What used to be an open plot of grassland behind Sunrise Elementary School will hopefully, in the next decade or two, develop into an ecosystem and outdoor learning center supported by a host of native vegetation that the school's fifth grade class helped to plant on Friday.
According to Scott Schroeder, the parent volunteer overseeing the project who is also a vegetation supervisor for the city of Kent, they include 75 plants that represent:
- Sitka spruce
- Vine maple
- High bush cranberry
- Douglas fir
- Yellow monkey flower
- Oregon ash
- Red Osier dogwood
- Indian plum
This is the last phase of a project the students began in June when they first planted seeds for these plants on a field trip to the Green River Natural Resources Area (GRNRA) in Kent.
Nearly all those seeds have since grown into saplings (save for the evergreens, said Schroeder), so there was a poetic continuity about seeing the students now taken their saplings and place them in the ground.
The idea for such a dedicated area is credited to principal Chris Beals, who wanted to build on an annual tree program that Schroeder had presented at the school with his staff. In past years, students had the chance to plant seeds to take home to transplant. Last year, Beals thought that more could be done and approached Schroeder about creating an outdoor environment right by the school that would sustain its own ecosystem for the students to learn from and enjoy.

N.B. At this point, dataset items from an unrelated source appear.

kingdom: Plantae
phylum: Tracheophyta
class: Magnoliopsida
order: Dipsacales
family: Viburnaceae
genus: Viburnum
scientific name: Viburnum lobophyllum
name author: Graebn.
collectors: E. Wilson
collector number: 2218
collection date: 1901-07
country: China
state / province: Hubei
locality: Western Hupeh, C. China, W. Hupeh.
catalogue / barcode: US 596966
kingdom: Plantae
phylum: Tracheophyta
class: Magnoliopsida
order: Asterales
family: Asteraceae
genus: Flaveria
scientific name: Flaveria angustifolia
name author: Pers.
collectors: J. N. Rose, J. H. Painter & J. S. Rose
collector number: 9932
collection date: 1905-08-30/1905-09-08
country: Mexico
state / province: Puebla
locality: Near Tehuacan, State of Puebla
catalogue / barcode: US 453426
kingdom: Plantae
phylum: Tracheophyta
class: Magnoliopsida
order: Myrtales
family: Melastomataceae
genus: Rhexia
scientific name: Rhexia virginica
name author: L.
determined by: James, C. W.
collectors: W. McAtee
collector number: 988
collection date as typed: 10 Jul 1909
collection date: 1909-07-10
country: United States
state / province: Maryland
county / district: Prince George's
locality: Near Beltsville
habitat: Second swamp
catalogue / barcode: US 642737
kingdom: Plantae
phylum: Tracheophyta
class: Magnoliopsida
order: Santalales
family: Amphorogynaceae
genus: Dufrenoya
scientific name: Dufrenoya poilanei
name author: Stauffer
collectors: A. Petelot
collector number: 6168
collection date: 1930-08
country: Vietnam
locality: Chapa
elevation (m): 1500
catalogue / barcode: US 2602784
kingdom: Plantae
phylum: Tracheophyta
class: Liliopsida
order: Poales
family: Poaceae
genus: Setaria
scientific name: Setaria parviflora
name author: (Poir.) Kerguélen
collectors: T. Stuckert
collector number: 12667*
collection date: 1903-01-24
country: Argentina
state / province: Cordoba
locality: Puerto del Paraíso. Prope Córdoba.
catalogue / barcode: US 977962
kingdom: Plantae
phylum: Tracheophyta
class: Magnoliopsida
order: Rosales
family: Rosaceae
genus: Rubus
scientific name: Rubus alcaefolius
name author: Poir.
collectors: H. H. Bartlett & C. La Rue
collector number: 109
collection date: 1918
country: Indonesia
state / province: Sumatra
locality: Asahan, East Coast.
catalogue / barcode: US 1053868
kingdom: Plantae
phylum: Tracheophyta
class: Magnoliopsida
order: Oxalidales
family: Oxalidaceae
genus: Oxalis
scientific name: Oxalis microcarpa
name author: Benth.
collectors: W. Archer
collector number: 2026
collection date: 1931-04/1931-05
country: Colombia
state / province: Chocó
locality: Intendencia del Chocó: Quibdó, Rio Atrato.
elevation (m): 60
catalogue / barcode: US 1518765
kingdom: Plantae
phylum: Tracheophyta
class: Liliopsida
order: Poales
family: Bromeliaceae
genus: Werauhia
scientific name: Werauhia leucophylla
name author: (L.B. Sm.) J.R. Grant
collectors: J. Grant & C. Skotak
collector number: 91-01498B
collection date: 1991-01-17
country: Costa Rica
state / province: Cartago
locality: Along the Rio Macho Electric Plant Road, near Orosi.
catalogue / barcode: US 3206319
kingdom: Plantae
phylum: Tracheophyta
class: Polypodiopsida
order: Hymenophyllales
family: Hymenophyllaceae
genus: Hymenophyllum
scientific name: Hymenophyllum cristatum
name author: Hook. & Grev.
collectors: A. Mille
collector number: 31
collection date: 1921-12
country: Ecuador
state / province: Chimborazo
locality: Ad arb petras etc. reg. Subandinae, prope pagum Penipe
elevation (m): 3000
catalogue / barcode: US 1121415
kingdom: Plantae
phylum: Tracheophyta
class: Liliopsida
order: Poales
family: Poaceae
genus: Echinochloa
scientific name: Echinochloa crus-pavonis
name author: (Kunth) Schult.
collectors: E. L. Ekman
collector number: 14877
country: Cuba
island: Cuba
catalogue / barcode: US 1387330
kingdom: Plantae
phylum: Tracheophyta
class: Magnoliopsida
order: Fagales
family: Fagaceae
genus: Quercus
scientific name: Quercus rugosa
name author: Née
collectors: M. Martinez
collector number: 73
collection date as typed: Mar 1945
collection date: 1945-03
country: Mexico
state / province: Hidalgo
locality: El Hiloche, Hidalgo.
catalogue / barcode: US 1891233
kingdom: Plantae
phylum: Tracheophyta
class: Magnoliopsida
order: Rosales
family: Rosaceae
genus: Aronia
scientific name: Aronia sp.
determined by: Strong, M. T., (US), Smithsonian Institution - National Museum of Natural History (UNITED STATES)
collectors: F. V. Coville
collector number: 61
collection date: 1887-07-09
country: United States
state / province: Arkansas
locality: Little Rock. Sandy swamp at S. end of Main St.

Practically, the fifth grade project is a good way to get native trees planted and growing and hopefully begin to draw other wildlife to establish its own ecosystem here, said Schroeder. The other part of the project is that it gives the graduating students something to leave the school -- a legacy.
Fifth grader Chance McMorrow liked the idea. Thinking about what it'd be like to come back in 10 years to see his tree, he said, "That would actually be really, really cool to see it not chopped down and an adult tree and everything."
Seeing the vegetation removed had been a concern for the students, according to Beals. Prior to this past summer when Schroeder, along with community volunteers who donated time and resources molded the area into shape, it was largely growing wild around one lone and brushy cottonwood tree.
Part of the vegetation upkeeping was actually to remove dead brush as well as competing plants that would steal resources away from the students' saplings. "They were concerned when they saw it had been mowed down," Beals said, but Schroeder explained to them "that once a year, we have to do that and that will actually allow these plants to be successful."
To alert the groundskeepers that their trees needed to stay put, the students tied bright pink ribbons to the trunks.
"We talked about how for the younger kids, they're setting this up for them to enjoy," Beals said, "and how they're the first group of fifth graders to do a project that will become kind of a tradition every year."
Classes have already taken place outside this year where students practiced their skills of observation and data collecting, he said. Staff are hoping for a partnership with Enumclaw Middle School nearby in which the older students could help mentor the elementary school students with science projects.